確かに素晴らしい映画ではあると思うのだけど、そこから先に一歩踏み込んでくる新鮮な衝撃をココに感じる事はできなかった。それが、時代に起因する物か否かは分からないが。 2004年12月31日劇場鑑賞/05年1月4日劇場再鑑賞
ねこすけ

**ネタバレ注意**
映画を見終った人むけのレビューです。

これ以降の文章には映画の内容に関する重要な情報が書かれています。
まだ映画を見ていない人がみると映画の面白さを損なうことがありますのでご注意下さい。







この映画が持っている圧倒的な力は、それは確かな物で、3時間を一気に見せきる、と言う物でもあり、オープニング30分近くに及ぶ結婚式のシーンの無駄の無さでもあり、マーロン・ブランドアル・パチーノの演技でもあり、と言う感じで、確かにこの映画が凄い事は分かるのだけど、映画を見終わった後で俺が一番大切にしている物は他でもなく「面白かったかどうか」であって、この映画に「面白い」と言う感想は出てこなかった。詰まらない事は無いし、3時間退屈になる事も無い。

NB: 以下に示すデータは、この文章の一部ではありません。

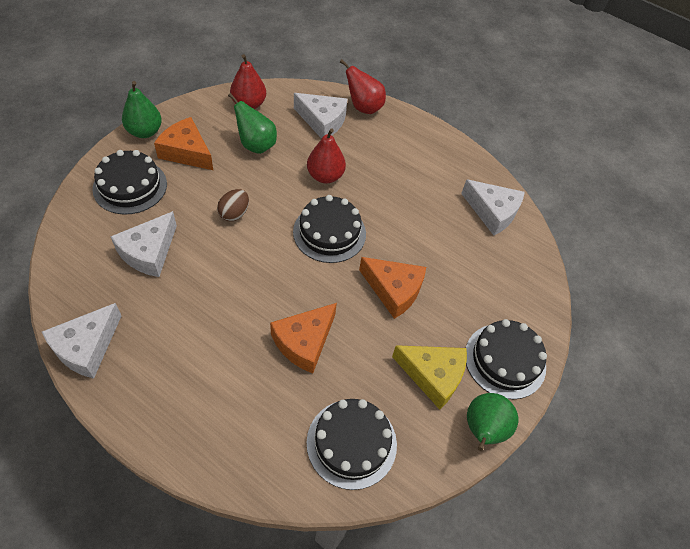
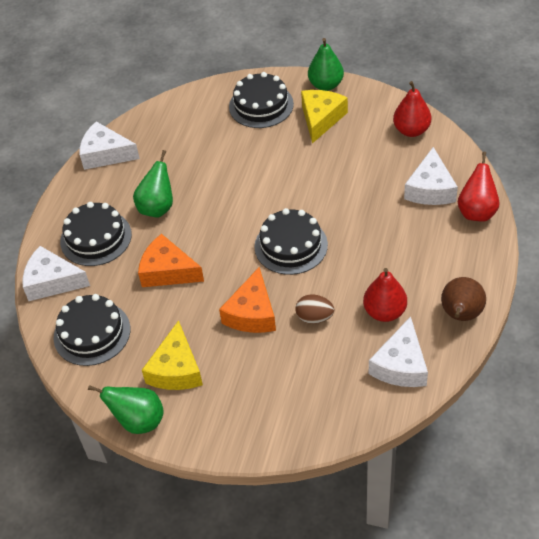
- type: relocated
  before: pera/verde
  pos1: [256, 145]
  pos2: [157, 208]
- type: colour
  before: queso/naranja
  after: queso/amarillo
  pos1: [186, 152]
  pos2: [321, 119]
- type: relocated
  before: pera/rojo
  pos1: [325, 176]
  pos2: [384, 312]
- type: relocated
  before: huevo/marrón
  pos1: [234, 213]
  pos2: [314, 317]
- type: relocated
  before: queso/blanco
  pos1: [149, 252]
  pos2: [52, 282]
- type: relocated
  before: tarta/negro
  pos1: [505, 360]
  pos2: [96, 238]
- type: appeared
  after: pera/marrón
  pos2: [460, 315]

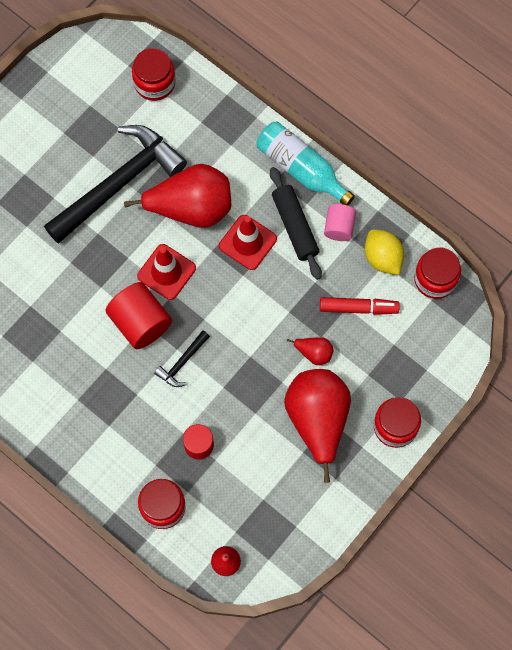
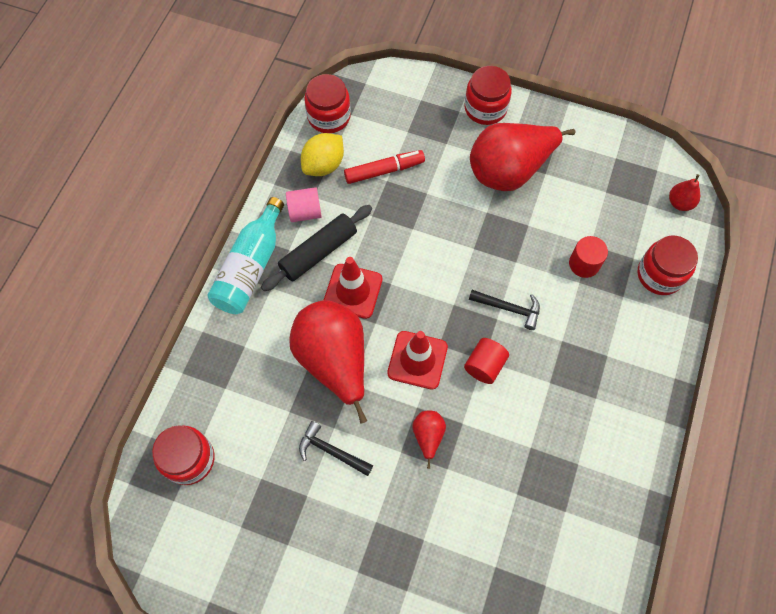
- type: size
  before: martillo/negro
  pos1: [119, 183]
  pos2: [331, 451]
  scale: 0.42
- type: size
  before: cilindro/rojo
  pos1: [140, 322]
  pos2: [484, 365]
  scale: 0.61
- type: spun
  before: rotulador/rojo
  pos1: [358, 308]
  pos2: [384, 171]
  turn: 90
- type: relocated
  before: pera/rojo
  pos1: [314, 353]
  pos2: [428, 436]

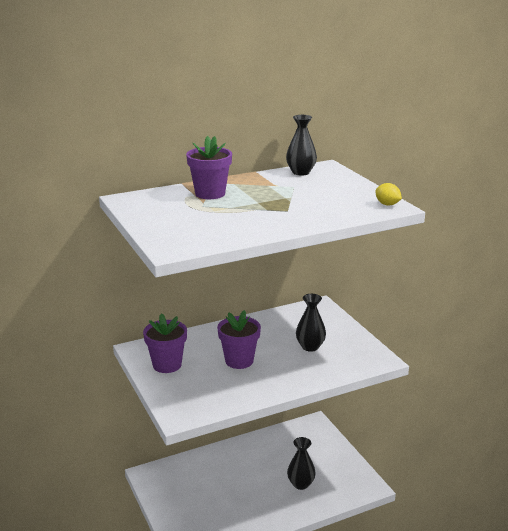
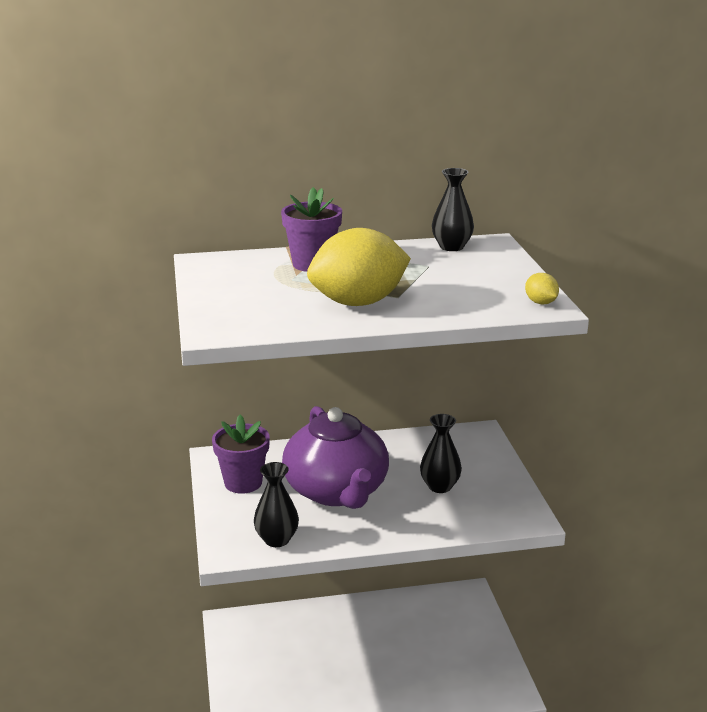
- type: exchanged
  before: maceta/morado
  after: tetera/morado
  pos1: [239, 361]
  pos2: [337, 491]
- type: relocated
  before: florero/negro
  pos1: [300, 484]
  pos2: [277, 539]
- type: appeared
  after: limón/amarillo
  pos2: [358, 303]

つまり、それはこの映画の完成度の高さを物語っている。あとは俺の好みの問題だろう。

っていうか、実を言うと、俺、最後の1時間で少しうとうとしてしまい、マイケルがいつの間にか「ドン」とか呼ばれて泣きそうになりながら劇場を後にした。ので、マイケルがいつの間にこうなっちゃったのか、とかドン・コルレオーネがいつスクリーンから消えたのかとか、さっぱり分からなくて一人困惑した。と、言う訳で、正当な評価は下せないのだが、この映画の質の高さは確かに分かる。

あのオープニングの事務所での相談シーン。あの影。顔の輪郭に合わせた様にきっちりと貫禄を描き出すあの影の作り方が絶妙に上手い。とにかく、オープニング数分間で一気にこの映画の作り手の気合に打ちのめされた。

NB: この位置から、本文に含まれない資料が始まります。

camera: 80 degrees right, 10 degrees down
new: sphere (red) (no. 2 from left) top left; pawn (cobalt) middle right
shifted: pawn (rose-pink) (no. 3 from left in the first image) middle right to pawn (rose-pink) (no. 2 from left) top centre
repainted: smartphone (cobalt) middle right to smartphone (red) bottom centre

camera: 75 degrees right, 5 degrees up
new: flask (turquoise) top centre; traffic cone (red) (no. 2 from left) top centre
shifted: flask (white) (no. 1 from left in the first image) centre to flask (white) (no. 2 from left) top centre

ファミリーの兄弟の一人一人の細やかな描写も、きちんと描かれており、確かにコレは3時間をかけるべき映画に思う。

そして、コレを撮ったのが、当時若手のコッポラ。凄いとしか言いようが無い。

――なんだけど、やっぱりそこから映画としての面白さは感じなかったのが事実、と言う悲しい結果。ま、寝た俺が悪いわな。

05年1月4日劇場再鑑賞

一度目に寝てしまったので、再び劇場に足を運んでの再鑑賞。せっかくのデジタルリマスター版にての“最後の”ロードショーってんだから、そりゃ見れる機会があるなら、少々高くついても見るべき、と言う考えで。

で、まぁ今度は、1度目で見た所で少しうとうとしてしまったのだが、まぁそれは「見た所まで早送り」って事でいいとして(良くない)、最後の1時間もきちんと見届けた。

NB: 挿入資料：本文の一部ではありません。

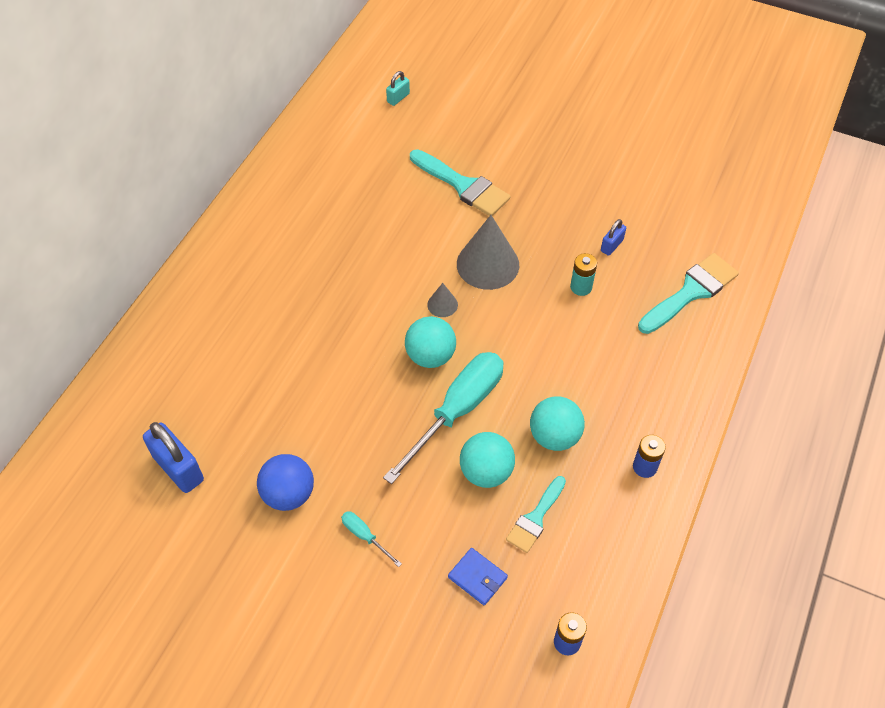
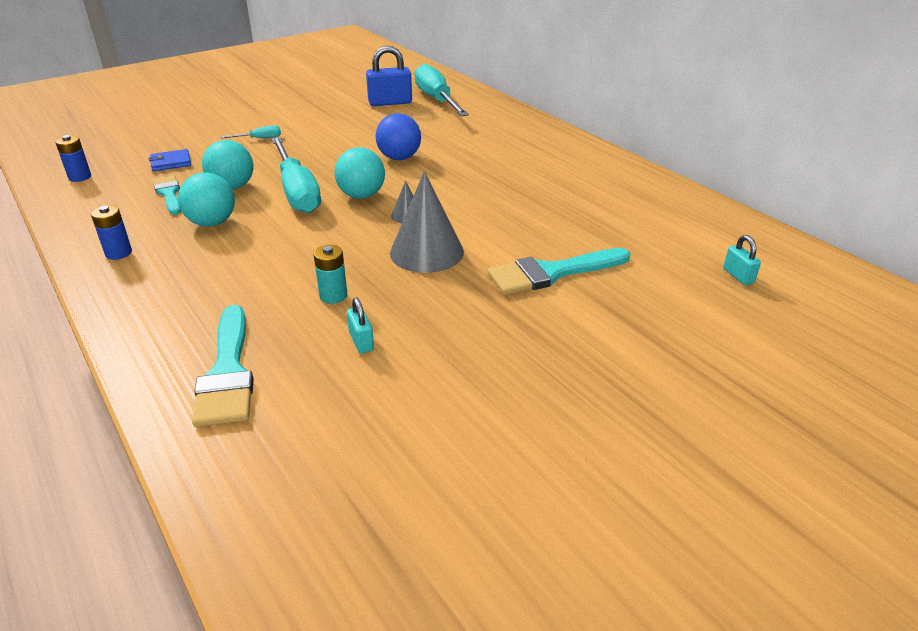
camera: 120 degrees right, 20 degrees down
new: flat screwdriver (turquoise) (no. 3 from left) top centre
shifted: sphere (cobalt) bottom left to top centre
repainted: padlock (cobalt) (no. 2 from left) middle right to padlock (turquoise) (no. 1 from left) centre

親父の仕事を嫌っていた堅気のマイケルが次第に冷酷なマフィアのドンになるのと反比例して、親父のビトがすっかり「おじいちゃん」と化し、孫と戯れている姿は、トンでもない。コレを当時40台(だっけ?)のマーロン・ブランドが演じているとは思えない。アル・パチーノに至っては、何と言うか、凄いには凄いと思うのだけど、俺はそこまでの凄みは感じなかった。

「男のカッコ良さ」と言うのも、何だろうなぁ・・・カッコイイにはカッコイイのだけど、俺はやっぱり、『仁義なき戦い』の「しびれるよのぉ」だの「まだ、弾は残っとるがよ・・・」とかの方が、遥かに痺れると思うんだけどなぁ。バイオレンス描写はカッコよかったけど。